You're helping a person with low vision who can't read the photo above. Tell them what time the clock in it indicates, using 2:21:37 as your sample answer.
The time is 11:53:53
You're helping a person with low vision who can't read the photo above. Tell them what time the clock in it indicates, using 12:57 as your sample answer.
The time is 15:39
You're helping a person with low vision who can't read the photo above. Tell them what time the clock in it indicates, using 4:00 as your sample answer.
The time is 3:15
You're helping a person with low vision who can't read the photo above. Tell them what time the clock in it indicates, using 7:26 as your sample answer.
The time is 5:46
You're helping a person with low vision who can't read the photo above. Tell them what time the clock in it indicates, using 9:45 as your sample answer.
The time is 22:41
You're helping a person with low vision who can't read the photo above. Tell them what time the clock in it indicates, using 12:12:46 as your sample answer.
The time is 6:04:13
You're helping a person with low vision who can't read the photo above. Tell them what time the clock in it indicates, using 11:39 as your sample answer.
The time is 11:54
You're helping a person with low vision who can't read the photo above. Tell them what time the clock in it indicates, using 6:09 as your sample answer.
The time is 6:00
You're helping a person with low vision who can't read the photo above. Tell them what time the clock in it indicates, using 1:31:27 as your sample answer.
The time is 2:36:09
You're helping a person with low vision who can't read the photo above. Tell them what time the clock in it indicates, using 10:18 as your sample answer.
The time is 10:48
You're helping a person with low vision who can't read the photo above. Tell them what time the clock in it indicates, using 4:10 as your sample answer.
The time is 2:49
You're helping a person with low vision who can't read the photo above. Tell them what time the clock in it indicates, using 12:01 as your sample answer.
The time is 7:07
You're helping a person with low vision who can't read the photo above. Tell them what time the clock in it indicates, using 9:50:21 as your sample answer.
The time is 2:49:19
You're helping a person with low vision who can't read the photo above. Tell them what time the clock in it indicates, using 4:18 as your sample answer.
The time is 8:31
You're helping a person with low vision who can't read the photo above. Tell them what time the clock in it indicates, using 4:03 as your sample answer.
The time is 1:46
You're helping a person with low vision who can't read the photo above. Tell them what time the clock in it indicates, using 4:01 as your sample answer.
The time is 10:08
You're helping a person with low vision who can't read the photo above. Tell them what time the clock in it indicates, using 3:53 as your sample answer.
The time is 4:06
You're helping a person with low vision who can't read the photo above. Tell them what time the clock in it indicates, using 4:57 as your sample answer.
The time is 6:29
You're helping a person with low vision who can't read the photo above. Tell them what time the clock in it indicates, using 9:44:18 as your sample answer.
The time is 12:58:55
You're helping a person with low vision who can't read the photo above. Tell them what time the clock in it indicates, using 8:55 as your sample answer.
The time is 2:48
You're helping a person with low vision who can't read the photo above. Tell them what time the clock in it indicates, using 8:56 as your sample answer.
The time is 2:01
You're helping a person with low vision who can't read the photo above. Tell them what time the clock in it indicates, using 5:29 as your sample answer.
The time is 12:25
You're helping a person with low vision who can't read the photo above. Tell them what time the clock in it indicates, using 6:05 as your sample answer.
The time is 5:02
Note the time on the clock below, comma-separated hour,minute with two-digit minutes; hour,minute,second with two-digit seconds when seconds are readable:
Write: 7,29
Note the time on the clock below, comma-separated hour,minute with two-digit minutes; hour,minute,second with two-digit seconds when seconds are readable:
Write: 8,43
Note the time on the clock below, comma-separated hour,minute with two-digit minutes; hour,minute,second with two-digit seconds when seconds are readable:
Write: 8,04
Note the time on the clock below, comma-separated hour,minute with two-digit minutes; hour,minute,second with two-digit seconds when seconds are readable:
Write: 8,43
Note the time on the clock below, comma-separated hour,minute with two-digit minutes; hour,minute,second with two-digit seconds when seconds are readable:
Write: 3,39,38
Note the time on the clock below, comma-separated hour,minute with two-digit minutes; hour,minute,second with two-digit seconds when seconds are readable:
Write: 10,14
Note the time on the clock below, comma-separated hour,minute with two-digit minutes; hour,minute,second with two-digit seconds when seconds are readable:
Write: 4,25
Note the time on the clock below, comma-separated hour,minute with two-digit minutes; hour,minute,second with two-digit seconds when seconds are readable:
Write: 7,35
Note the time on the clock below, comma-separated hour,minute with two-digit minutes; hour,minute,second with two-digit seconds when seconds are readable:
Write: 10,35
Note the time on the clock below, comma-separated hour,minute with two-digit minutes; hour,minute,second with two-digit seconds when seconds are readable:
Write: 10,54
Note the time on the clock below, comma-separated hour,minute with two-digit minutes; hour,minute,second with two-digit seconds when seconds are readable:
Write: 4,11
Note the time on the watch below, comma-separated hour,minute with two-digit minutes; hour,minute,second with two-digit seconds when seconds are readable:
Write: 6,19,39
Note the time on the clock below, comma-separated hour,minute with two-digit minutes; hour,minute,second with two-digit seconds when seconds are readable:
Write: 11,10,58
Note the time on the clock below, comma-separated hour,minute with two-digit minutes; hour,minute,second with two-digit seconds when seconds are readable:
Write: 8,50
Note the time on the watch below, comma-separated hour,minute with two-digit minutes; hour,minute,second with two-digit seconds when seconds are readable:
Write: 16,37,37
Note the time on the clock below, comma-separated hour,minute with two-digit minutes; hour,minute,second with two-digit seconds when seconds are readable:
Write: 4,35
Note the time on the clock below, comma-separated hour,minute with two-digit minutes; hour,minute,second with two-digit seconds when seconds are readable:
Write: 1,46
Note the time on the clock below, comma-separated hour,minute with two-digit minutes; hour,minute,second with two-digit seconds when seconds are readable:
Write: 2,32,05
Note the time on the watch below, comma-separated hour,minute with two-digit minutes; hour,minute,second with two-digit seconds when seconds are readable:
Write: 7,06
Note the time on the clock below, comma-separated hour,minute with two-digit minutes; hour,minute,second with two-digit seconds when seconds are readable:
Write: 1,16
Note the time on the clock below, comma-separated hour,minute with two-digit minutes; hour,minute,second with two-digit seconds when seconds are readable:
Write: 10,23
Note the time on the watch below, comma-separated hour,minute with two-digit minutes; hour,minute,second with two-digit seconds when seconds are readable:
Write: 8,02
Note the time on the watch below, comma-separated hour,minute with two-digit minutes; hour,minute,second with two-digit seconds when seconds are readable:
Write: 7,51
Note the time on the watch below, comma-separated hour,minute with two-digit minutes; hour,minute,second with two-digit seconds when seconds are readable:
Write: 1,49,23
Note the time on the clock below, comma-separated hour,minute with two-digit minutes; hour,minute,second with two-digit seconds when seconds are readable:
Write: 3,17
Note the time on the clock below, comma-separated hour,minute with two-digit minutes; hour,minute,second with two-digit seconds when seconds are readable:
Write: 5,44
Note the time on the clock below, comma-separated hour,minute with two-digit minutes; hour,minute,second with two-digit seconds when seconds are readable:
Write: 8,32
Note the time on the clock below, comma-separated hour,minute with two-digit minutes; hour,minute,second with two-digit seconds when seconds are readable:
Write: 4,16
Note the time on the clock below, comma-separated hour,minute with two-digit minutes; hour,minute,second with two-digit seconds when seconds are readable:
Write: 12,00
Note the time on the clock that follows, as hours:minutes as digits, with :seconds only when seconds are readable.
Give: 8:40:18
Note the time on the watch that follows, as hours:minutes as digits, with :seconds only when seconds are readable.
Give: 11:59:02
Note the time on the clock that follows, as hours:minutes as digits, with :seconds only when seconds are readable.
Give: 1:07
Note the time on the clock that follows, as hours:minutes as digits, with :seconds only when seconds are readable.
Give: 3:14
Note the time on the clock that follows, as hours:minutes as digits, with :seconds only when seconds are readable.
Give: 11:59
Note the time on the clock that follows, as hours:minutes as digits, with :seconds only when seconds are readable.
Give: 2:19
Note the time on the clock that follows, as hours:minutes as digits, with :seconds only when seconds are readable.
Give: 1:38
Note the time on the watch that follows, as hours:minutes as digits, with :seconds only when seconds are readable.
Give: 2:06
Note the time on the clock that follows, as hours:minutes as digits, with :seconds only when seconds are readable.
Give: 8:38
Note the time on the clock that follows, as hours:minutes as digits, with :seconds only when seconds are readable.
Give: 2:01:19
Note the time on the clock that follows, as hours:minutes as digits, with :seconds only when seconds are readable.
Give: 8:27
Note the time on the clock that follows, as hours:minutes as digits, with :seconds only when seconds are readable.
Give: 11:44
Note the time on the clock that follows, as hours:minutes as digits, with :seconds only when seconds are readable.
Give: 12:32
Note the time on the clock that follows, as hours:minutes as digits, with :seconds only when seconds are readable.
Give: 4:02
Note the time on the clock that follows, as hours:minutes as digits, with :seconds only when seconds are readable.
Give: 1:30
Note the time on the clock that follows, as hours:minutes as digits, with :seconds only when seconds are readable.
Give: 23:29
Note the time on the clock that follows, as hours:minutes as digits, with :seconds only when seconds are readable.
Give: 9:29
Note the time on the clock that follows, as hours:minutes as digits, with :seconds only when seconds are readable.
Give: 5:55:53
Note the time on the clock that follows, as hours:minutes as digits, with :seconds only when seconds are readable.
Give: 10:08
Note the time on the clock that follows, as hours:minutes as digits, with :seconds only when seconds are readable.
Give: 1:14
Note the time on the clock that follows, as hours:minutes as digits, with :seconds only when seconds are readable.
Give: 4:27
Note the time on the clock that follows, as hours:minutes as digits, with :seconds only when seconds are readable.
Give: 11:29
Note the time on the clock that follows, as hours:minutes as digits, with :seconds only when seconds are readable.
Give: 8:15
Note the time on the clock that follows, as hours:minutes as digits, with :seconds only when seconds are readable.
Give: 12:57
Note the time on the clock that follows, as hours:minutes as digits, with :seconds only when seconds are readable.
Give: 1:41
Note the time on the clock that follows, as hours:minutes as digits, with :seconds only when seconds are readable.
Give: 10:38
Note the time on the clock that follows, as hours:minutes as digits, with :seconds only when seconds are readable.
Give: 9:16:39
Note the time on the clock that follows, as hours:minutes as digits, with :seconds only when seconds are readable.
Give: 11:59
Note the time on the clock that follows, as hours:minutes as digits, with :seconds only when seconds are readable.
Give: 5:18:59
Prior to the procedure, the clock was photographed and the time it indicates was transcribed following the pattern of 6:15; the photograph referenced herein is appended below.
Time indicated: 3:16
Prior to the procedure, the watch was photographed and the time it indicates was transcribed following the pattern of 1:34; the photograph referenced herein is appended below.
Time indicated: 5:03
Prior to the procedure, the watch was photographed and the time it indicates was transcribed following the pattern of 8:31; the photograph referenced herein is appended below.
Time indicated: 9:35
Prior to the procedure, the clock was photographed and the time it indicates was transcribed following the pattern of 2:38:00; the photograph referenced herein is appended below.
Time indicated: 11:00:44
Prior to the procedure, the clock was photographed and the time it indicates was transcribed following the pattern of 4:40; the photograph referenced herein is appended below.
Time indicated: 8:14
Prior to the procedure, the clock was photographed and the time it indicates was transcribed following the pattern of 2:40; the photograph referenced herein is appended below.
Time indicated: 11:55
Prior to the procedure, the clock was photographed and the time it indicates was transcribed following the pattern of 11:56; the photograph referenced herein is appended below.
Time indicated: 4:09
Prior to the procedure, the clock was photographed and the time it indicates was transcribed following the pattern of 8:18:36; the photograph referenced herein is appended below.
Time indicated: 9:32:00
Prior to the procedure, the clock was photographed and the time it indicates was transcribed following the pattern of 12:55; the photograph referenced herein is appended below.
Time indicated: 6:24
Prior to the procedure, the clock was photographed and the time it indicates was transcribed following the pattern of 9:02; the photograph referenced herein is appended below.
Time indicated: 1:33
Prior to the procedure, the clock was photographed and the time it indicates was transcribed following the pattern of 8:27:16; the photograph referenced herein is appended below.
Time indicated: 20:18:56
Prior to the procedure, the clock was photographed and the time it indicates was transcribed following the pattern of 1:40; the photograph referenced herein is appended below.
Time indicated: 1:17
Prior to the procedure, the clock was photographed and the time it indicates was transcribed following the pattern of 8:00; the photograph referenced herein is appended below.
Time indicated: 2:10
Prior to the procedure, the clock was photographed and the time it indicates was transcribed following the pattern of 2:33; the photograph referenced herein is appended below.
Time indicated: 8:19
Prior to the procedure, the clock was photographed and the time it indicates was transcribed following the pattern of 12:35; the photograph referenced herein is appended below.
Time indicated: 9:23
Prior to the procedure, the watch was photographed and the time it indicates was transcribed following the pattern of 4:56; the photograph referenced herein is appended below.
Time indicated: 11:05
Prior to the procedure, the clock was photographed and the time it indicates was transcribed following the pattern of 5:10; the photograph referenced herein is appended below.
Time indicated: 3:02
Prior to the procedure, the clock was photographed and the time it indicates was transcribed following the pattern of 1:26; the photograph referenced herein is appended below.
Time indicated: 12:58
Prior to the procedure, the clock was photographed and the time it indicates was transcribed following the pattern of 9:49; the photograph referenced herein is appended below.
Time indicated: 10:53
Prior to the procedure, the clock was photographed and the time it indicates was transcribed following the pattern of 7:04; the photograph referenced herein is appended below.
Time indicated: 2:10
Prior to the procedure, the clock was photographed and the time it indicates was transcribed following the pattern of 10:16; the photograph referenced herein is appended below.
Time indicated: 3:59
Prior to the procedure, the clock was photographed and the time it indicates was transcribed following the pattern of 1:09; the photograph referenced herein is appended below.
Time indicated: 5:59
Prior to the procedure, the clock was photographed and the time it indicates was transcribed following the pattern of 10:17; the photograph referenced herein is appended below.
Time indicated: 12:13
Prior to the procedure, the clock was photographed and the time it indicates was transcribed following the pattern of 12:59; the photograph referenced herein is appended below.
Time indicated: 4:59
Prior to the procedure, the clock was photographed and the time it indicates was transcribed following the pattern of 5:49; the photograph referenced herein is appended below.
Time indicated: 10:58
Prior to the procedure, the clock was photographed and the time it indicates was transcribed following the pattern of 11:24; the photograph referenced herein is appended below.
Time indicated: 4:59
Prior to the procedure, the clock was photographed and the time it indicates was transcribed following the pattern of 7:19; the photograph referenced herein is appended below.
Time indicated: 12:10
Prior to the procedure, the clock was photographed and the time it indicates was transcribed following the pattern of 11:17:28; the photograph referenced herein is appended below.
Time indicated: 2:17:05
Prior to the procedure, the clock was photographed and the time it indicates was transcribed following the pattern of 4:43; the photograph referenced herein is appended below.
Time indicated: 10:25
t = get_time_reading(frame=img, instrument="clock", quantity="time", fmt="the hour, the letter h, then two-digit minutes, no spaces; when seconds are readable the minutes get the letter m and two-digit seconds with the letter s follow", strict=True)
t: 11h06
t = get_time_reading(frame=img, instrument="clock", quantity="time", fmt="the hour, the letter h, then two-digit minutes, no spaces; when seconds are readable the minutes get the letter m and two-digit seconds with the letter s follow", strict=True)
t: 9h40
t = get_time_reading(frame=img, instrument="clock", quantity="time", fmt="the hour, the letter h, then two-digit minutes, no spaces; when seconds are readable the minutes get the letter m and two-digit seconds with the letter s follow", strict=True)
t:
- - - -
• [Required work]:
Recast the listing lines starting with the line that contains "3:53 as your sample answer." and going on through the line that contains "The time is 12:58:55" as a Markdown table with the columns No. and Line, numbering each row and leaving out blank lines.

• [Correct response]:
| No. | Line |
|---|---|
| 1 | You're helping a person with low vision who can't read the photo above. Tell them what time the clock in it indicates, using 3:53 as your sample answer. |
| 2 | The time is 4:06 |
| 3 | You're helping a person with low vision who can't read the photo above. Tell them what time the clock in it indicates, using 4:57 as your sample answer. |
| 4 | The time is 6:29 |
| 5 | You're helping a person with low vision who can't read the photo above. Tell them what time the clock in it indicates, using 9:44:18 as your sample answer. |
| 6 | The time is 12:58:55 |